__EXERCISE INSTRUCTIONS__:
Beginning with the line that contains "ui, que só tem" and ending with the line that contains "Outdoor-Abenteuer", reproduce the lines of the entries below exactly, omitting pictures.

__MATERIAL FOR THE TASK__:
^^^^^^^^^^^^^^^^

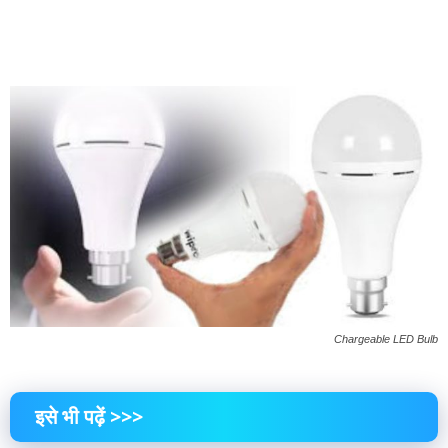
Chargeable LED Bulb
इसे भी पढ़ें >>>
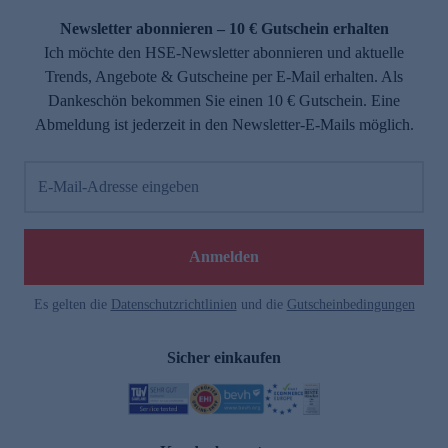
Newsletter abonnieren – 10 € Gutschein erhalten
Ich möchte den HSE-Newsletter abonnieren und aktuelle
Trends, Angebote & Gutscheine per E-Mail erhalten. Als
Dankeschön bekommen Sie einen 10 € Gutschein. Eine
Abmeldung ist jederzeit in den Newsletter-E-Mails möglich.
E-Mail-Adresse eingeben
e
Anmelden
Es gelten die
Datenschutzrichtlinien
und die
Gutscheinbedingungen
Sicher einkaufen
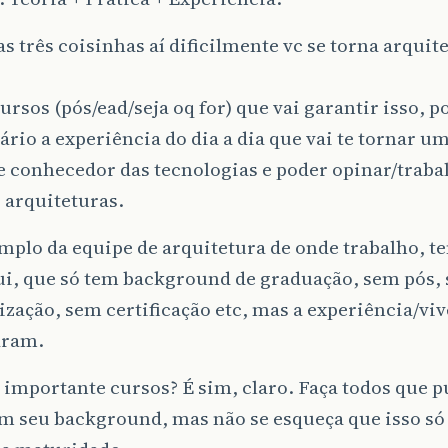
s três coisinhas aí dificilmente vc se torna arqui
ursos (pós/ead/seja oq for) que vai garantir isso, p
ário a experiência do dia a dia que vai te tornar um
e conhecedor das tecnologias e poder opinar/trab
 arquiteturas.
mplo da equipe de arquitetura de onde trabalho, t
ui, que só tem background de graduação, sem pós,
ização, sem certificação etc, mas a experiência/vi
aram.
 importante cursos? É sim, claro. Faça todos que p
m seu background, mas não se esqueça que isso s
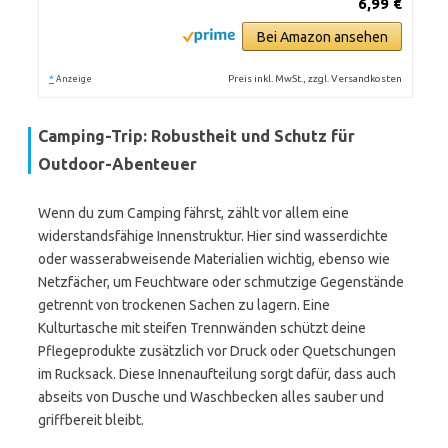
6,99 €
Bei Amazon ansehen
*
Preis inkl. MwSt., zzgl. Versandkosten
Anzeige
Camping-Trip: Robustheit und Schutz für
Outdoor-Abenteuer
Wenn du zum Camping fährst, zählt vor allem eine
widerstandsfähige Innenstruktur. Hier sind wasserdichte
oder wasserabweisende Materialien wichtig, ebenso wie
Netzfächer, um Feuchtware oder schmutzige Gegenstände
getrennt von trockenen Sachen zu lagern. Eine
Kulturtasche mit steifen Trennwänden schützt deine
Pflegeprodukte zusätzlich vor Druck oder Quetschungen
im Rucksack. Diese Innenaufteilung sorgt dafür, dass auch
abseits von Dusche und Waschbecken alles sauber und
griffbereit bleibt.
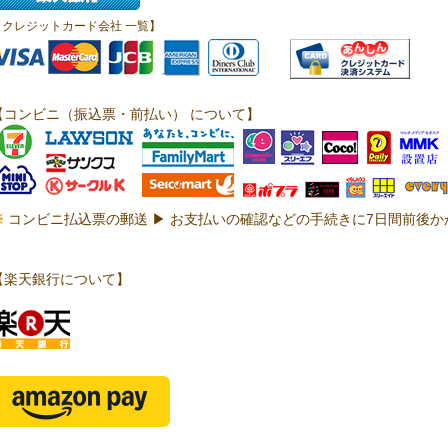
【クレジットカード会社 一覧】
【コンビニ（振込票・前払い） について】
※
コンビニ払込票の郵送 ▶ お支払いの確認などの手続きに7日間前後
【楽天銀行について】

^^^^^^^^^^^^^^^^

__ANSWER FOR THIS EXERCISE__:
ui, que só tem background de graduação, sem pós,
ização, sem certificação etc, mas a experiência/vi
aram.
 importante cursos? É sim, claro. Faça todos que p
m seu background, mas não se esqueça que isso s
6,99 €
Bei Amazon ansehen
*
Preis inkl. MwSt., zzgl. Versandkosten
Anzeige
Camping-Trip: Robustheit und Schutz für
Outdoor-Abenteuer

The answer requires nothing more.